To demonstrate or confirm the effectiveness of the models (Eqs. 6 and 8) for which they are intended, the models must be validated. For validation, data from the same DWTPs for January 2017 to July 2017 were used. The concentration of THMs and HAAs were predicted using new independent datasets and were compared with measured values. Analyses were done to determine R2, SE, and MSE for the validation dataset and the results are summarized in Table 3. The R2 for THMs and HAAs were found to be 0.914 and 0.794, respectively, for the validation dataset. Both models showed a good correlation with the measured and predicted values. The bias of both THM and HAA models was demonstrated using Student’s T test. The t-critical values for a two-tailed test at the significance level of 0.05 were found to be 1.998 and 2.032 with degrees of freedom of 64 and 34, respectively. The t-calculated values for THMs (− 0.164) and HAAs (− 0.601) from the T test results were found to be less than the t-critical. Moreover, the p values for both THMs (0.87) and HAAs (0.552) were greater than 0.05. This suggests that the measured and predicted values did not display significant differences. The plots between measured and predicted values are shown in Fig. 5a, b for THMs and HAAs, respectively.

Table 3 Validation and application of linear models for THMs and HAAs
Fig. 5
figure 5

Predicted vs. observed concentration a THMs validation, b HAAs validation, c THMs application Amsa DWTP, d HAAs application Amsa DWTP, e THMs application Guui DWTP, and f HAAs application Guui DWTP

Application of THMs and HAAs to different DWTPs

The models developed were applied in two different DWTPs (Amsa and Guui) to evaluate their suitability, soundness, and effectiveness. The data from these two DWTPs were not used during model development and validation. The statistical results are shown in Table 3. A similar approach to the model validation was applied for the application of the models to these two DWTPs. Both THM and HAA models showed slight decreases in performance, as indicated by the coefficient of determination values. The values obtained were 0.840 and 0.872 for the THM model, and 0.684 and 0.704 for the HAA model at the Amsa and Guui DWTPs, respectively. Compared with the HAA model, the THM model showed better performance. The T test was performed to determine bias. For both DWTPs, the t-calculated values were found to be less than t-critical, and the p values were also greater than 0.05. The t-calculated values obtained for the THM model were 1.372 for the Amsa DWTP and 1.358 for the Guui DWTP. Likewise, for the HAA model, the values obtained were − 1.786 for the Amsa DWTP and − 0.861 for the Guui DWTP. These statistical results suggest that the measured and predicted values do not display significant differences. The measured and predicted value plots for the THMs and HAAs for the Amsa and Guui DWTPs are shown in Fig. 5c–f. However, the data generation for this model application study was limited. Overall, the models for both THMs and HAAs showed moderate to very good predictability.

Conclusion

This research study developed predictive models for both THMs and HAAs.

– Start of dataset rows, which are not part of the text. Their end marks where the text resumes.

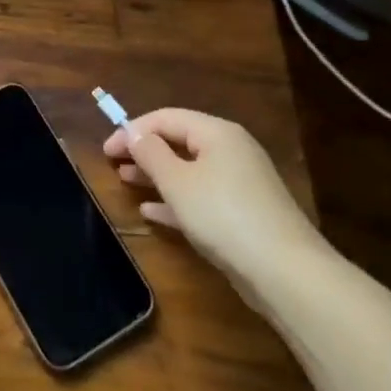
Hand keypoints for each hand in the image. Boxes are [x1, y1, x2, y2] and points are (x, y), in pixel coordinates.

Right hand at [103, 108, 326, 286]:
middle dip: (145, 150)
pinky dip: (176, 200)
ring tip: (126, 181)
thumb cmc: (223, 215)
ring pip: (189, 170)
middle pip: (179, 141)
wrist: (285, 272)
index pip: (166, 118)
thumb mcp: (176, 181)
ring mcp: (240, 184)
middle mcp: (232, 151)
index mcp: (217, 133)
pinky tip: (152, 212)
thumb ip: (150, 153)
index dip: (132, 130)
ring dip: (156, 174)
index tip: (106, 150)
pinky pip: (201, 197)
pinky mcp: (243, 214)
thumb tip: (134, 133)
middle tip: (113, 163)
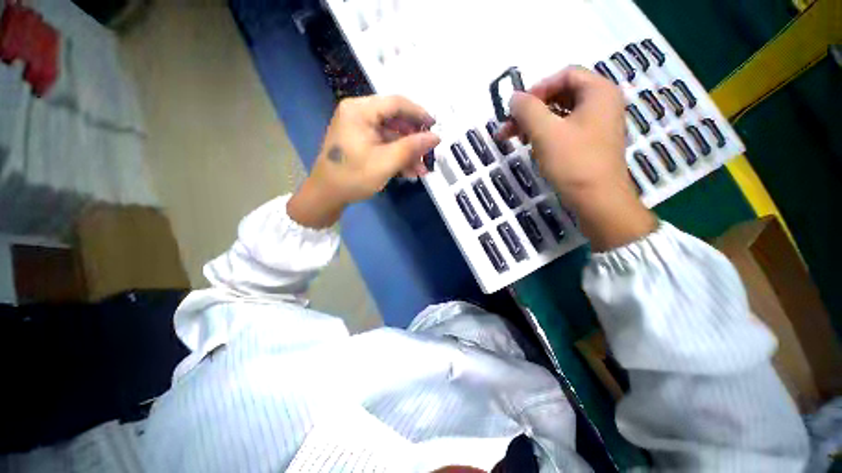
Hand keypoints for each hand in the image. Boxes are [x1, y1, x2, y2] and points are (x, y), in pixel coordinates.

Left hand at [288, 95, 439, 227]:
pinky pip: (384, 145)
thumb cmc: (353, 177)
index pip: (396, 103)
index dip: (419, 114)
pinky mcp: (360, 143)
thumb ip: (412, 148)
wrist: (326, 196)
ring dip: (407, 152)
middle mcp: (358, 114)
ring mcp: (359, 129)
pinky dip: (397, 157)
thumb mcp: (385, 162)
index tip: (435, 127)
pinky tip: (410, 171)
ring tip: (422, 169)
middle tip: (428, 154)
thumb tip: (436, 137)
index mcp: (360, 110)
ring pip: (391, 136)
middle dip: (414, 140)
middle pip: (395, 120)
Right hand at [498, 66, 655, 250]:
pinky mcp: (589, 143)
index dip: (538, 88)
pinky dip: (545, 134)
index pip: (565, 74)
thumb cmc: (574, 162)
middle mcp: (602, 103)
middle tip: (509, 126)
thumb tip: (513, 97)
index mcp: (599, 92)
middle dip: (531, 109)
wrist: (597, 200)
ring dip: (534, 123)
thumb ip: (527, 109)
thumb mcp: (546, 132)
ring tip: (514, 138)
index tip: (518, 108)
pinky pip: (564, 130)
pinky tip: (530, 146)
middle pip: (561, 95)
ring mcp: (597, 125)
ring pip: (560, 114)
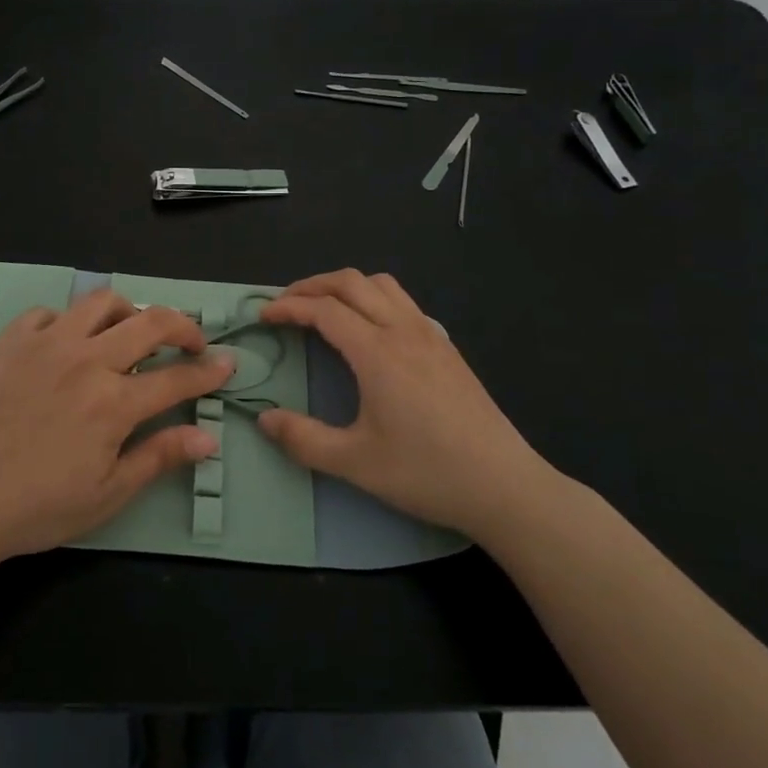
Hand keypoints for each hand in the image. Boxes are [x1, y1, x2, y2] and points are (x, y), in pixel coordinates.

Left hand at [0, 290, 232, 565]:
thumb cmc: (36, 507)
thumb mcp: (107, 494)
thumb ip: (159, 457)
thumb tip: (208, 439)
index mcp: (115, 402)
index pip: (177, 377)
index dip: (208, 371)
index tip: (227, 363)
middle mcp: (87, 360)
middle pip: (151, 322)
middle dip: (183, 326)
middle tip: (190, 342)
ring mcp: (47, 343)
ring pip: (101, 301)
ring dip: (128, 311)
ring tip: (130, 331)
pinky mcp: (11, 340)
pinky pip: (48, 312)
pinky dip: (67, 321)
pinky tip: (66, 343)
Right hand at [257, 270, 550, 537]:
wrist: (504, 486)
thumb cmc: (426, 472)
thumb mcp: (355, 463)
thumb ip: (304, 439)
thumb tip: (264, 419)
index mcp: (377, 351)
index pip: (324, 310)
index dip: (288, 307)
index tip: (263, 316)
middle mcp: (403, 330)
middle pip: (351, 282)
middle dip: (312, 285)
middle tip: (285, 304)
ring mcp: (430, 335)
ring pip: (382, 284)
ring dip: (345, 285)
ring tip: (323, 307)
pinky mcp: (447, 348)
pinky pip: (404, 302)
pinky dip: (374, 298)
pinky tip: (370, 330)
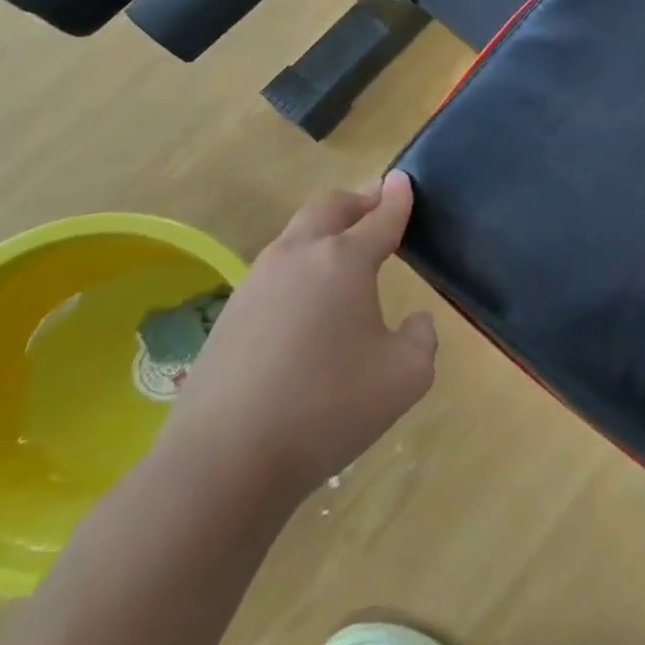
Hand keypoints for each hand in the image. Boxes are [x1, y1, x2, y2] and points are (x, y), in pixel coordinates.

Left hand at [162, 170, 435, 500]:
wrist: (223, 464)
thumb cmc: (329, 408)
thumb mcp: (406, 376)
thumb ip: (421, 338)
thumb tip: (412, 322)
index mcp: (344, 261)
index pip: (380, 218)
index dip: (397, 198)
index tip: (405, 179)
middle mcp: (297, 258)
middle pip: (327, 208)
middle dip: (356, 200)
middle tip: (376, 202)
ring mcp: (255, 286)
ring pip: (294, 237)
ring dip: (324, 232)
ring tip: (346, 252)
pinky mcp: (228, 318)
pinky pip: (274, 273)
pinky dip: (300, 268)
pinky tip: (310, 303)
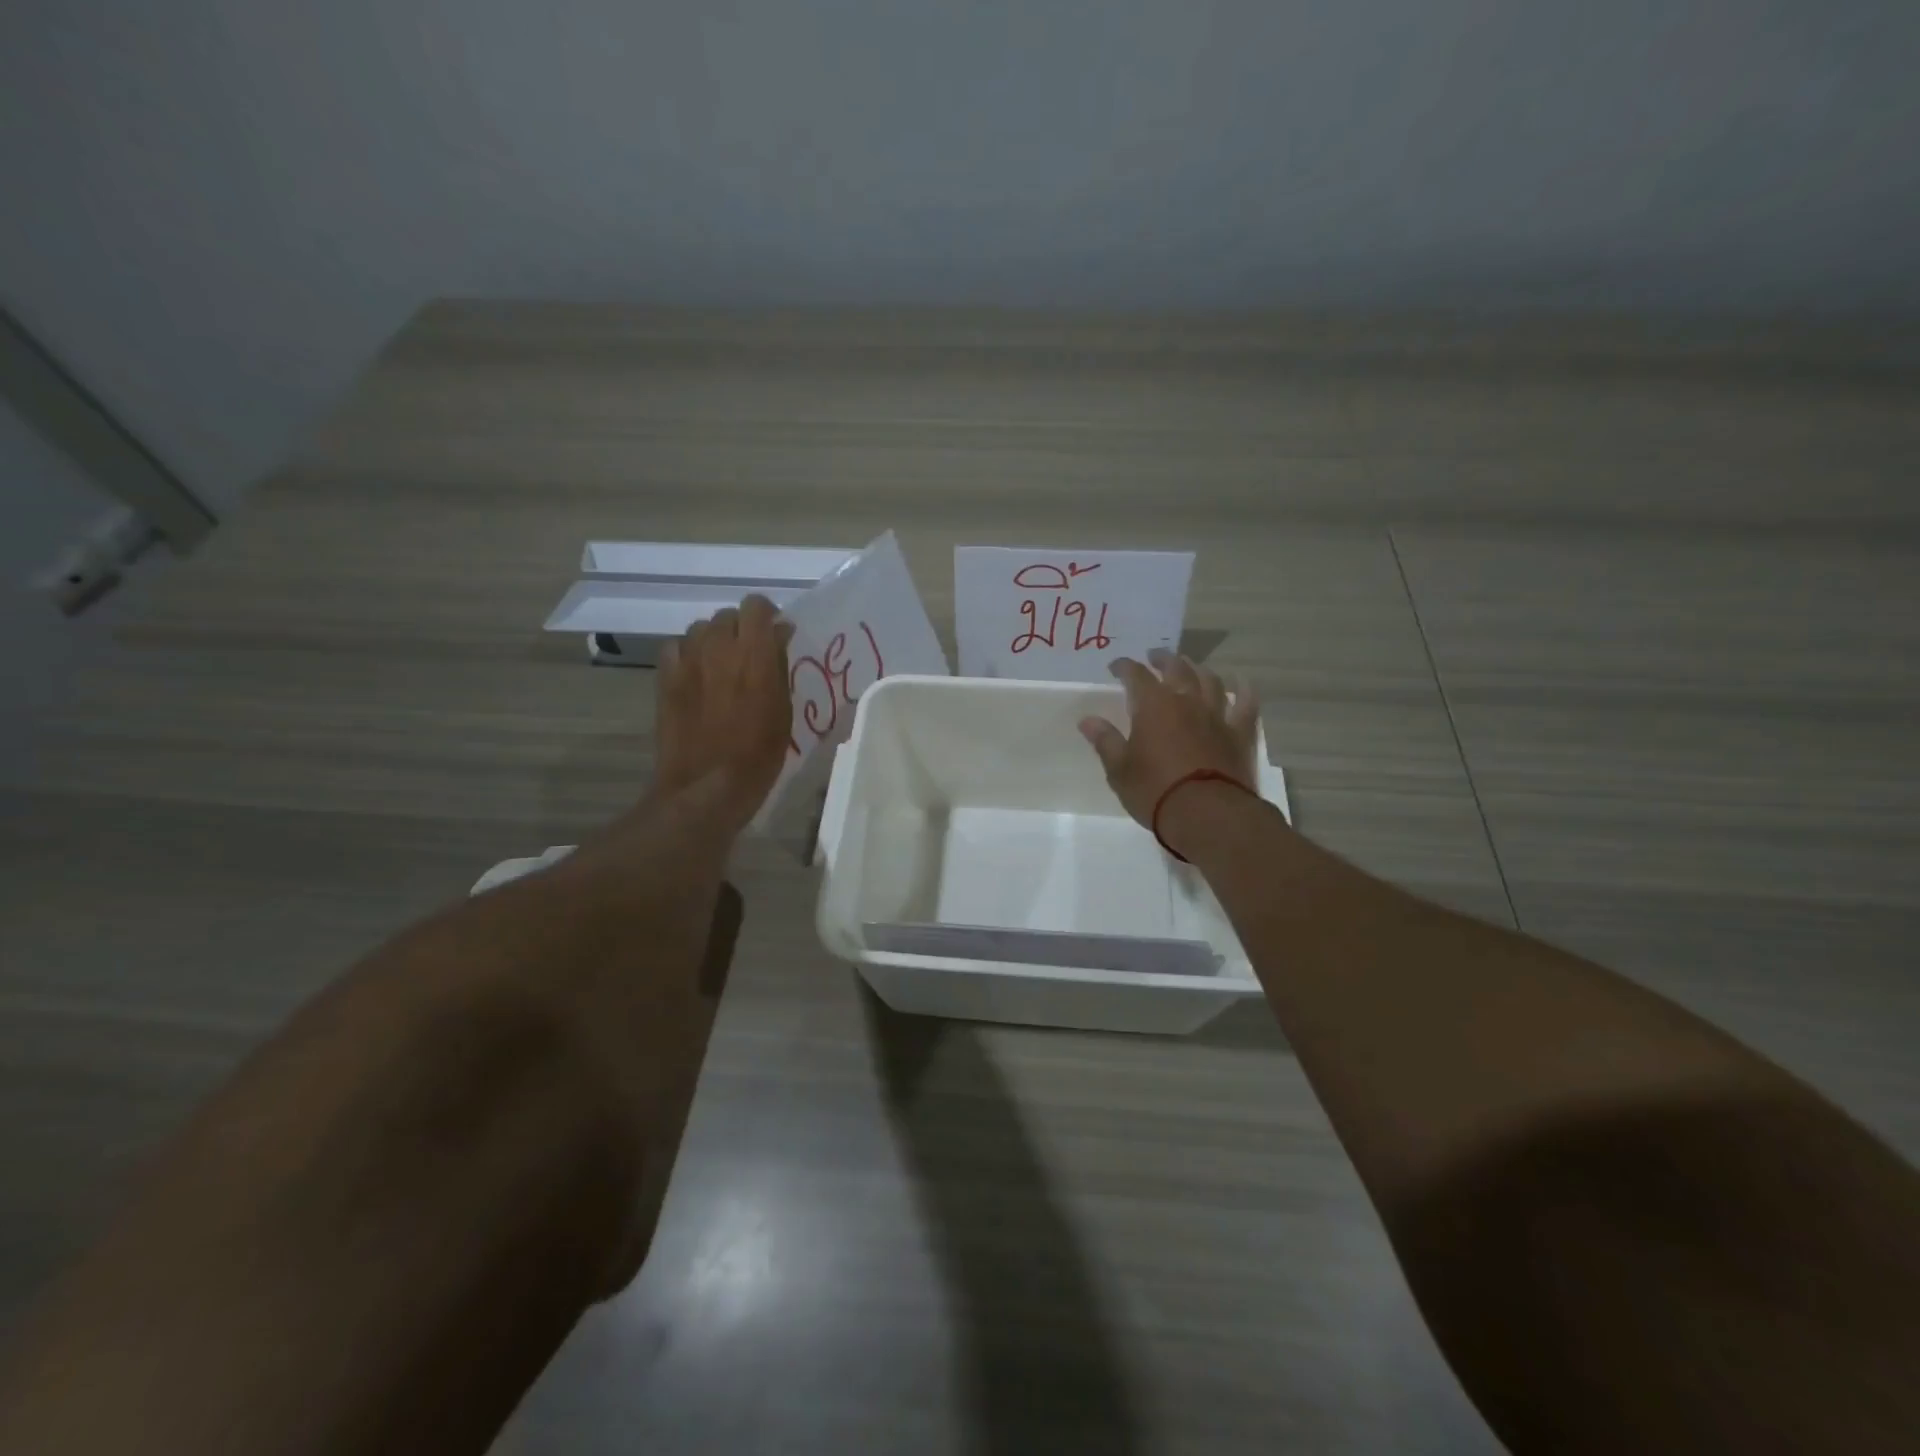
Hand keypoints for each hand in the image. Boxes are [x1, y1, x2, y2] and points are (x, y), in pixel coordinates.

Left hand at [652, 594, 795, 835]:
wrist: (706, 787)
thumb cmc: (757, 756)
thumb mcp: (783, 712)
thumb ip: (779, 666)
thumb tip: (778, 636)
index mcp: (754, 655)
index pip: (756, 606)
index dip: (767, 614)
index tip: (776, 631)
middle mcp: (718, 648)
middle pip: (728, 615)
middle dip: (742, 628)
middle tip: (751, 654)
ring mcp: (687, 662)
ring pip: (700, 628)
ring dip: (715, 639)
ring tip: (722, 664)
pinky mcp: (665, 678)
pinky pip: (676, 648)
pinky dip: (688, 653)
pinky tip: (697, 674)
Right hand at [1078, 650, 1259, 829]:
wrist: (1208, 814)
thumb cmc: (1155, 791)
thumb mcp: (1119, 770)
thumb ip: (1105, 741)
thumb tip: (1087, 720)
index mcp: (1153, 706)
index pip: (1136, 675)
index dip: (1125, 667)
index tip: (1116, 667)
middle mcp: (1186, 701)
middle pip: (1176, 668)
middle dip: (1163, 659)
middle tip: (1155, 657)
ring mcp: (1216, 715)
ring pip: (1210, 680)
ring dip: (1198, 669)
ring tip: (1191, 666)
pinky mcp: (1240, 733)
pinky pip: (1246, 703)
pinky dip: (1243, 689)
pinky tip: (1241, 683)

Stepwise multiple regression analysis was used to develop both models. The approach used for the model development provided critical information regarding predictor variables. The quadratic form (temperature) and interactive variable (UV254, temperature, reaction time, and total chlorine dose, i.e., UV254 × T2 × t × ClT) for THMs formation, and interactive variables such as log (ClT × DOC/(T × t)) and log (ClT × DOC/(T × t × pHavg)) for HAAs, show more significance effects than their respective principal variables. The incorporation of higher-order and interactive variables enhances the predictability of the models. This study also indicated that a better understanding of the effects of interacting and higher-order variables is needed. For both THMs and HAAs, linear models were found to show better performance than nonlinear models. The validation and application of models showed no significant differences between measured and predicted values. These models may be useful in the identification of strategies and decision-making to improve the treatment and disinfection process of drinking water in South Korea and to other places with similar climatic conditions and treatment processes.